◆ **Tujuan Latihan**:
**a.** Perbarui bagian teks tentang damai di tempat yang dimulai dari "Tindak Pidana Pemerasan" dan berakhir pada "KDRT psikis tertentu).". Gantilah "kecelakaan kecil" dengan "tabrakan ringan".
**b.** Teruskan teks tentang damai di tempat setelah kalimat terakhir yang ditampilkan.

Tindak Pidana Pemerasan Berkedok “Damai di Tempat”: Apa Boleh? Siapa yang Bersalah?
Fenomena “damai di tempat” itu udah kayak budaya tidak resmi di jalanan. Kadang terjadi saat kecelakaan kecil, senggolan motor, keributan, bahkan kasus pencurian ringan. Banyak yang mengira “asal dua belah pihak sepakat, ya udah”.
Padahal… nggak selalu begitu.
Ada situasi tertentu dimana “damai di tempat” justru berubah jadi pemerasan, pemaksaan, atau penyalahgunaan keadaan. Nah, di sinilah hukumnya mulai main peran.
Kapan “Damai di Tempat” Itu Boleh?
Boleh kalau:
- Perkaranya delik aduan (misalnya penghinaan, perzinaan, KDRT psikis tertentu).

◆ **Catatan batas elemen**:
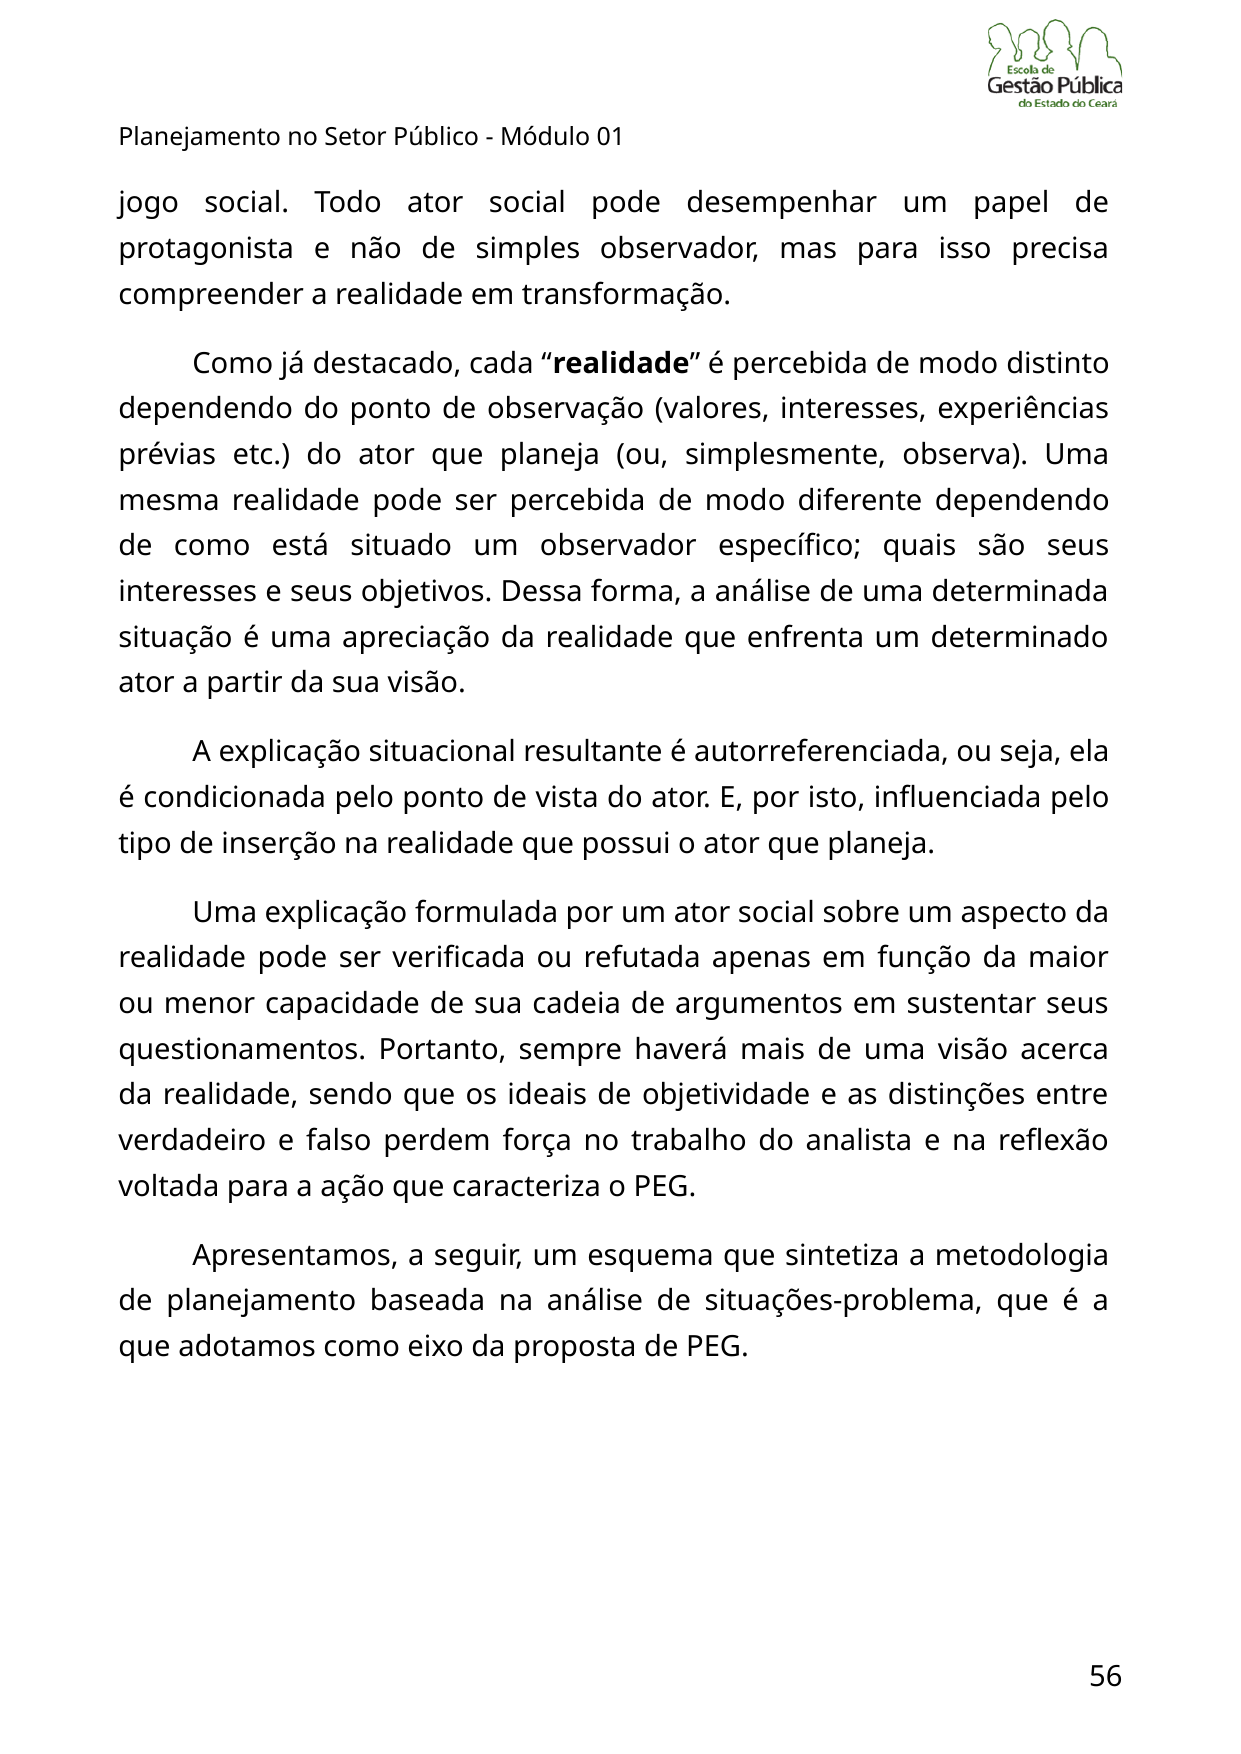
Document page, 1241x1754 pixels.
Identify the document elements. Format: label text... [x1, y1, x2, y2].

text A explicação situacional resultante é autorreferenciada, ou seja, ela é condicionada pelo ponto de vista do ator. E, por isto, influenciada pelo tipo de inserção na realidade que possui o ator que planeja. [118, 731, 1110, 862]
text jogo social. Todo ator social pode desempenhar um papel de protagonista e não de simples observador, mas para isso precisa compreender a realidade em transformação. [118, 182, 1110, 313]
text Uma explicação formulada por um ator social sobre um aspecto da realidade pode ser verificada ou refutada apenas em função da maior ou menor capacidade de sua cadeia de argumentos em sustentar seus questionamentos. Portanto, sempre haverá mais de uma visão acerca da realidade, sendo que os ideais de objetividade e as distinções entre verdadeiro e falso perdem força no trabalho do analista e na reflexão voltada para a ação que caracteriza o PEG. [118, 891, 1110, 1204]
picture [118, 19, 1123, 107]
text Apresentamos, a seguir, um esquema que sintetiza a metodologia de planejamento baseada na análise de situações-problema, que é a que adotamos como eixo da proposta de PEG. [118, 1234, 1110, 1365]
text Como já destacado, cada “realidade” é percebida de modo distinto dependendo do ponto de observação (valores, interesses, experiências prévias etc.) do ator que planeja (ou, simplesmente, observa). Uma mesma realidade pode ser percebida de modo diferente dependendo de como está situado um observador específico; quais são seus interesses e seus objetivos. Dessa forma, a análise de uma determinada situação é uma apreciação da realidade que enfrenta um determinado ator a partir da sua visão. [118, 342, 1110, 701]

◆ **Kunci Jawaban**:
**a.**
Tindak Pidana Pemerasan Berkedok “Damai di Tempat”: Apa Boleh? Siapa yang Bersalah?
Fenomena “damai di tempat” itu udah kayak budaya tidak resmi di jalanan. Kadang terjadi saat tabrakan ringan, senggolan motor, keributan, bahkan kasus pencurian ringan. Banyak yang mengira “asal dua belah pihak sepakat, ya udah”.
Padahal… nggak selalu begitu.
Ada situasi tertentu dimana “damai di tempat” justru berubah jadi pemerasan, pemaksaan, atau penyalahgunaan keadaan. Nah, di sinilah hukumnya mulai main peran.
Kapan “Damai di Tempat” Itu Boleh?
Boleh kalau:
- Perkaranya delik aduan (misalnya penghinaan, perzinaan, KDRT psikis tertentu).

**b.**
- Kerugian ringan dan dua pihak rela tanpa paksaan.
- Tidak ada unsur ancaman, intimidasi, atau tuntutan uang tidak wajar.
Bukan tindak pidana yang harus diproses negara (misalnya narkotika, korupsi, penganiayaan berat, pencurian tertentu).
Intinya:
Kalau dua-duanya sepakat secara bebas → damai oke.
Kalau ada paksaan → ya selesai, berubah jadi pidana lain.
Kapan “Damai di Tempat” Jadi Pemerasan?
Kalau salah satu pihak memaksa, mengancam, atau mengintimidasi untuk meminta uang sebagai syarat “damai”, maka itu masuk pemerasan. Dasarnya?
Pasal 368 KUHP:
Barang siapa dengan ancaman kekerasan atau ancaman pencemaran memaksa seseorang memberikan barang/uang → pidana penjara sampai 9 tahun.
Contoh real:
“Kalau nggak bayar 2 juta sekarang, gue bawa lo ke polisi!”
“Ayo damai! Kalo nggak, video ini gue sebarin.”
“Bayar 1 juta! Kalau nggak, gue bilang lu yang salah.”
Ini bukan damai. Ini pemerasan. Titik.
Kalau Pelakunya Oknum Petugas?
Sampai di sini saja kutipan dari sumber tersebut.